Comandantes das forças pró-governo do Iêmen disseram nesta quarta-feira (14) que receberam ordens para suspender as operações contra os rebeldes huthis na cidade portuária de Hodeida, enquanto os Emirados Árabes Unidos, um dos países de apoia o regime, afirmaram apoiar a ideia de negociações de paz.

Os huthis, que controlam esse por estratégico há quatro anos, aproveitaram a relativa calma para instalar minas e "impedir qualquer avanço" das forças do governo - apoiadas militarmente pela Arábia Saudita e pelos EAU -, informaram funcionários do porto à AFP.

Três comandantes disseram à AFP que receberam instruções para cessar-fogo e impedir qualquer progresso até nova ordem.

Mas acrescentaram que "responderão a qualquer movimento do inimigo".

"Apoiamos a convocação o quanto antes de diálogos dirigidos pela ONU", afirmou o ministro de Relações Exteriores dos EAU, Anwar Gargash, em um tuíte.

 

Após 12 dias de bombardeios e ataques que causaram centenas de mortes, a cidade martirizada amanheceu em calma.

"Tudo está quieto hoje (quarta-feira). Aparentemente, não houve confrontos durante a noite, nem nesta manhã, embora você ainda possa ouvir o barulho dos aviões", segundo um correspondente da AFP. Ainda assim, os habitantes temem outro ataque.

Hodeida, às margens do Mar Vermelho, é o ponto de entrada de mais de três quartos das importações e da ajuda humanitária internacional, essencial para um país que sofre com grande fome.

Três funcionários do porto declararam que os huthis haviam plantado os explosivos perto de duas entradas.

"Há apenas uma entrada para o porto e é a porta principal, que leva à Mina Street, e é essa que os caminhões usam", disse um funcionário à AFP.

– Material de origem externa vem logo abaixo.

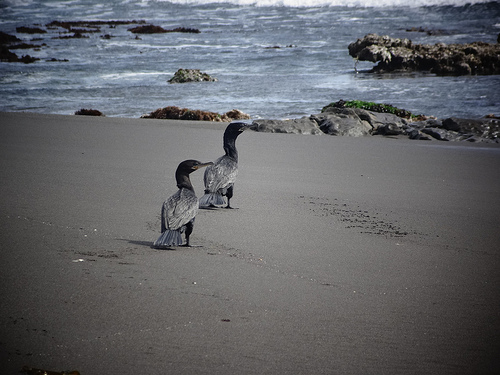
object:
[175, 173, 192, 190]
neck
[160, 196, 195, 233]
dark feathers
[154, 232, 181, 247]
dark feathers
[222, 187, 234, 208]
leg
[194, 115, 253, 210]
bird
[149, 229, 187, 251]
tail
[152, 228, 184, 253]
tail feathers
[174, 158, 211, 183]
head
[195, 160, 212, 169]
narrow beak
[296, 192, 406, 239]
marks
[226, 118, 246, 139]
head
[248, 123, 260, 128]
beak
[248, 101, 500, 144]
rock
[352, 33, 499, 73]
rock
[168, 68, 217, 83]
rock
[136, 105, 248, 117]
rock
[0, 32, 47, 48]
rock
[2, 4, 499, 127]
water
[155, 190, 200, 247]
back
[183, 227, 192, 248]
leg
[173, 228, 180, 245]
leg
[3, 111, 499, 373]
sand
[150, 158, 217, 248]
bird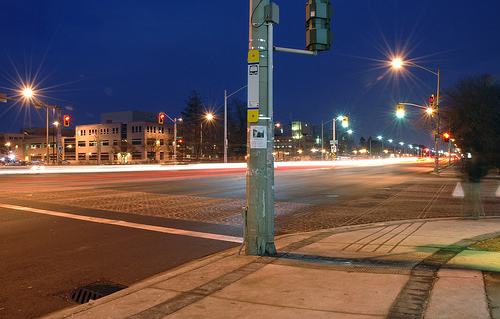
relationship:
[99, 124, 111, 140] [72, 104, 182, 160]
window on the building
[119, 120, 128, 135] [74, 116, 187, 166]
window on the building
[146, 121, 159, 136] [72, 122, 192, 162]
window on the building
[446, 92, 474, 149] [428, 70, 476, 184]
leaves on the tree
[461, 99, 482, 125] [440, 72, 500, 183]
leaves on the plant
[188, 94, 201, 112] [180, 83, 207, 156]
leaves on the tree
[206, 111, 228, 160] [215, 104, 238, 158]
leaves on the tree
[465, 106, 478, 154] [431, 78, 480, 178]
leaves on the tree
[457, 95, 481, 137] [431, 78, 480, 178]
leaves on the tree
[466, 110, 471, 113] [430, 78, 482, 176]
leaf on a plant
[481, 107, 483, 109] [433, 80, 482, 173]
leaf on a plant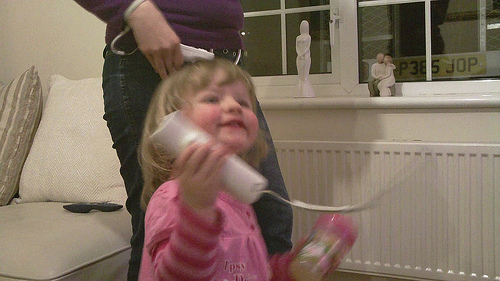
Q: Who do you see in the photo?
A: A little girl and part of her mom.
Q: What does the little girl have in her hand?
A: A Wii remote.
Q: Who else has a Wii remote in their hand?
A: The little girl's mom.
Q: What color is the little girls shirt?
A: Pink.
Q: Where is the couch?
A: Behind the little girl and her mom.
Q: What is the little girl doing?
A: Playing Wii.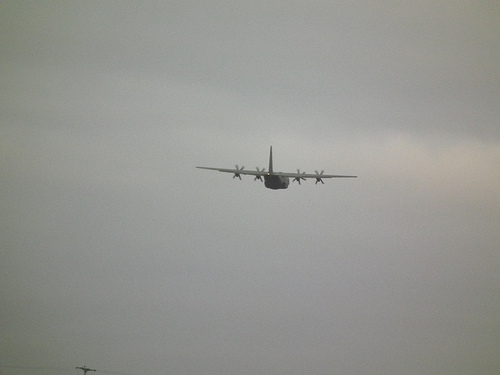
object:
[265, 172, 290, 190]
body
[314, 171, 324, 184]
engine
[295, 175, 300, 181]
engine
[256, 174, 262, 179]
engine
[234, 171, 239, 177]
engine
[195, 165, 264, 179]
plane wing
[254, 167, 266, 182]
propeller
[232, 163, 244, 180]
propeller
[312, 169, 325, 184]
propeller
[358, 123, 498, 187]
cloud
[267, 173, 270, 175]
light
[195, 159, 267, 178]
wing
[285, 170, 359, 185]
right wing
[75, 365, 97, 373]
electrical pole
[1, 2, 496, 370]
sky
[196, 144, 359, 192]
aircraft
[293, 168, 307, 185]
propeller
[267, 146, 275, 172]
raised tail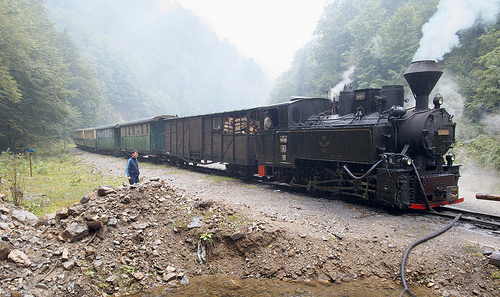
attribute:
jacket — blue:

Um pequeno prédio portuário foi atacado na segunda-feira pela primeira vez desde junho, quando a coalizão anti-rebelde lançou sua ofensiva para tomar a cidade.

O vice-diretor do porto, Yehya Sharafeddin, relatou um ataque aéreo, mas observou que o porto funciona "normalmente".

Os rebeldes, apoiados pelo Irã, também reivindicaram a instalação de minas em várias áreas da província, espalhando imagens na noite de terça-feira do que apresentavam como explosões destinadas a seus adversários.

As Nações Unidas advertiram que um ataque ao porto seria "catastrófico" em um país onde metade da população está à beira da fome.

David Beasley, diretor do Programa Mundial de Alimentos, que visitou o porto, ficou alarmado com "condições extremamente ruins" no local.

Lutas terrestres e ataques aéreos na província de Hodeida se intensificaram nos primeiros dez dias deste mês.

Segundo o Escritório das Nações Unidas para a Coordenação de Assuntos Humanitários (OCHA), que confirmou a situação calma desde segunda-feira, durante a primeira semana de novembro houve 92 vítimas civis, das quais 34 foram mortas.

De acordo com fontes militares e hospitalares pró-governo, cerca de 600 pessoas, especialmente combatentes de ambos os lados, foram mortas nos primeiros 12 dias de novembro em Hodeida.